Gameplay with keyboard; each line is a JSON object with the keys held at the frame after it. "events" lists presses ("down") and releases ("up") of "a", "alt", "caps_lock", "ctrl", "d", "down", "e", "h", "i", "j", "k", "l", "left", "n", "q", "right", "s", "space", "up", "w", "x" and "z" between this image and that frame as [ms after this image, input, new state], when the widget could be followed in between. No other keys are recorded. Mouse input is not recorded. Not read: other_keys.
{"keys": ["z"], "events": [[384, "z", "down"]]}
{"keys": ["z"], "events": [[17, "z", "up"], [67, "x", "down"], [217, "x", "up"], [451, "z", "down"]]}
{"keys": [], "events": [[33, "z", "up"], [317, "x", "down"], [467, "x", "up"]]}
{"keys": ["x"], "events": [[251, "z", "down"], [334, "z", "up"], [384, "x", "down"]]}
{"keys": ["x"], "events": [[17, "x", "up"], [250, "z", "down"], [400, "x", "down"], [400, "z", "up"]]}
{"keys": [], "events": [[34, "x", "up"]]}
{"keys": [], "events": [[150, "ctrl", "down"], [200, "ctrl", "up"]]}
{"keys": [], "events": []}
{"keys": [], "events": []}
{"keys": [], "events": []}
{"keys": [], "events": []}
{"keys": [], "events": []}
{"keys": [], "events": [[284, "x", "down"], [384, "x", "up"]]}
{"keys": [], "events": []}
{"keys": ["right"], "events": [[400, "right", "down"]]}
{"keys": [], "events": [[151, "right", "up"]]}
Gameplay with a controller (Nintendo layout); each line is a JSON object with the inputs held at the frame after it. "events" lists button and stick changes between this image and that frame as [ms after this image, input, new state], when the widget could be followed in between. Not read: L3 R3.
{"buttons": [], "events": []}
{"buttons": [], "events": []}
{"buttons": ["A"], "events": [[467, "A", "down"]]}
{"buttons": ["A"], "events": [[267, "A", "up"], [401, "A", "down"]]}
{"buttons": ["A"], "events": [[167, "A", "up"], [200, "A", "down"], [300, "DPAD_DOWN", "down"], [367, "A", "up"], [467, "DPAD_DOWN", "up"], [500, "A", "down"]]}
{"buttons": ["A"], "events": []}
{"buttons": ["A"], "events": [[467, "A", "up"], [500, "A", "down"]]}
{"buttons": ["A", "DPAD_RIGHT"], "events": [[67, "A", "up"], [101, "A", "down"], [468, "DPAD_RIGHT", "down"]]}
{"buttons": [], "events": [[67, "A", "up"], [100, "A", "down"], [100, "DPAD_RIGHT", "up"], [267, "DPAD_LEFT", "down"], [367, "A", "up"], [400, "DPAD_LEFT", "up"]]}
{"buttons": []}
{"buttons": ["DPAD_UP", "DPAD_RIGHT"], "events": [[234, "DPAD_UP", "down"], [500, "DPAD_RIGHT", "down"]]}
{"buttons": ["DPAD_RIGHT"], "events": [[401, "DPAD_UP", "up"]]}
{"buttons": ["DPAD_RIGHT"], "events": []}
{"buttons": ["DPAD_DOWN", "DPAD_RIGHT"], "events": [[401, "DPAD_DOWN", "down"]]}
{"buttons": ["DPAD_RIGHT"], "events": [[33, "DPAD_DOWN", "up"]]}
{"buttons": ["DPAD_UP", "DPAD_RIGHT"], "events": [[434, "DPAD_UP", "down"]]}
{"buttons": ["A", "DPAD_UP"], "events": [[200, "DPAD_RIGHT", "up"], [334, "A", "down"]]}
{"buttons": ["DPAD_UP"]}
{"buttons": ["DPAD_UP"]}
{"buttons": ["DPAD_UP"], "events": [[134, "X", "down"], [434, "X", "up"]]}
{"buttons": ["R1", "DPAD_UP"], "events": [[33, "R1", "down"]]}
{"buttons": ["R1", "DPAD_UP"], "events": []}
********************
Task goal ::
From the entries above, copy every line that holds the word "when".

Expected output ::
Gameplay with keyboard; each line is a JSON object with the keys held at the frame after it. "events" lists presses ("down") and releases ("up") of "a", "alt", "caps_lock", "ctrl", "d", "down", "e", "h", "i", "j", "k", "l", "left", "n", "q", "right", "s", "space", "up", "w", "x" and "z" between this image and that frame as [ms after this image, input, new state], when the widget could be followed in between. No other keys are recorded. Mouse input is not recorded. Not read: other_keys.
Gameplay with a controller (Nintendo layout); each line is a JSON object with the inputs held at the frame after it. "events" lists button and stick changes between this image and that frame as [ms after this image, input, new state], when the widget could be followed in between. Not read: L3 R3.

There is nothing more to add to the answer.